Guten Tag Herr Jansen, wenn ich an Berlin denke und was man über Berlin alles so liest, dann kommt mir in den Sinn, dass nach der Entstehung der Bundesrepublik Deutschland an allen öffentlichen Schulen der Religionsunterricht eingeführt wurde. Berlin wollte das nicht. Auch in jüngster Vergangenheit hat sich Berlin beim Religionsunterricht "auf die Hinterfüße" gestellt. Die mangelnde Vermittlung von Werten scheint in Berlin mit eine Ursache zu sein, dass Gewalt und Terror Menschen prägen. Welche Gründe sehen Sie, dass sich Gewalt und Rechtsextremismus entwickeln?

- Frank Jansen:

Hallo, ich glaube nicht, dass ein Mangel an Religionsunterricht automatisch Rechtsextremismus und Gewalt begünstigt.
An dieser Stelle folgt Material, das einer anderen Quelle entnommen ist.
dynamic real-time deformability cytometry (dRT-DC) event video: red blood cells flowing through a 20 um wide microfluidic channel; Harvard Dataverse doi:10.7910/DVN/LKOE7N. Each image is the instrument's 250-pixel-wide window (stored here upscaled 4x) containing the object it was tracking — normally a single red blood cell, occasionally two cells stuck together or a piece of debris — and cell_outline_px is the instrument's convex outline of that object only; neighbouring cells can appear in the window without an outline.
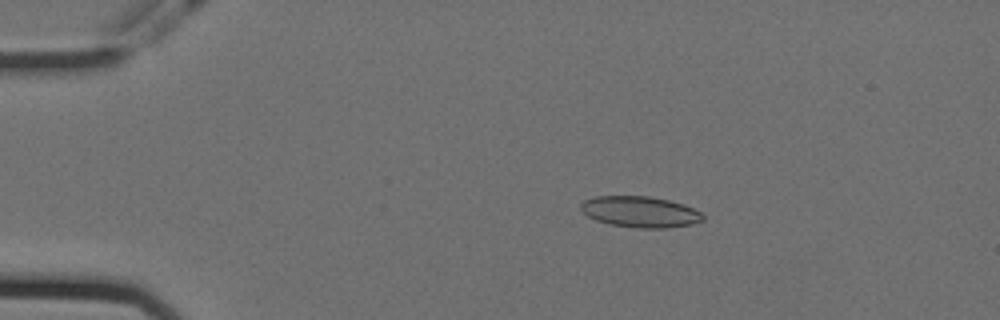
{"species": "Egyptian fruit bat (a non-hibernating species)", "species_latin": "Rousettus aegyptiacus", "temperature_condition": "cold", "stored_images_in_passage": 56, "camera_frame_rate_fps": 3000, "um_per_image_px": 0.085, "animal": {"sex": "female"}, "frame": {"image": 1, "passage_image": 10, "time_ms": 3.0, "image_size_px": [1000, 320], "cell_outline_px": [[704, 220], [692, 224], [668, 228], [636, 228], [608, 224], [596, 220], [588, 216], [580, 208], [580, 204], [584, 200], [596, 196], [648, 196], [668, 200], [684, 204], [700, 212], [704, 216]], "centroid_in_image_um": [54.41, 18.01], "position_along_channel_um": 30.6, "area_um2": 22.14}}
Auch unabhängig von Religion sollte eine Gesellschaft in der Lage sein, sich über ihre Werte zu vergewissern.

- hutchence:

"die Herren Sarrazin und Buschkowsky äußern Ansichten, die viele Menschen problematisch finden. " Mindestens genauso viele halten diese Ansichten aber für realen Alltag...siehe Alexanderplatz...

- Frank Jansen:

Hallo,
der Fall Alexanderplatz (und nicht nur er) zeigt, dass es in Deutschland ein Problem mit gewalttätigen jungen Migranten gibt. Das bestreitet auch niemand. Außerdem ist nur ein kleiner Teil der in Deutschland lebenden jungen Migranten gewalttätig. Der Fall Alex zeigt aber auch, wie eine grauenhafte Tat benutzt werden kann, um Ressentiments zu verstärken, die dann ihrerseits zu Gewaltexzessen führen können, wie wir sie bei Anders Breivik erlebt haben und bei vielen Neonazis.

- Frank Jansen:
Vielen Dank für die interessanten Fragen und Anregungen. Ich freue mich, dass soviele Leserinnen und Leser des Tagesspiegels sich mit dem Thema Rechtsextremismus auseinandersetzen.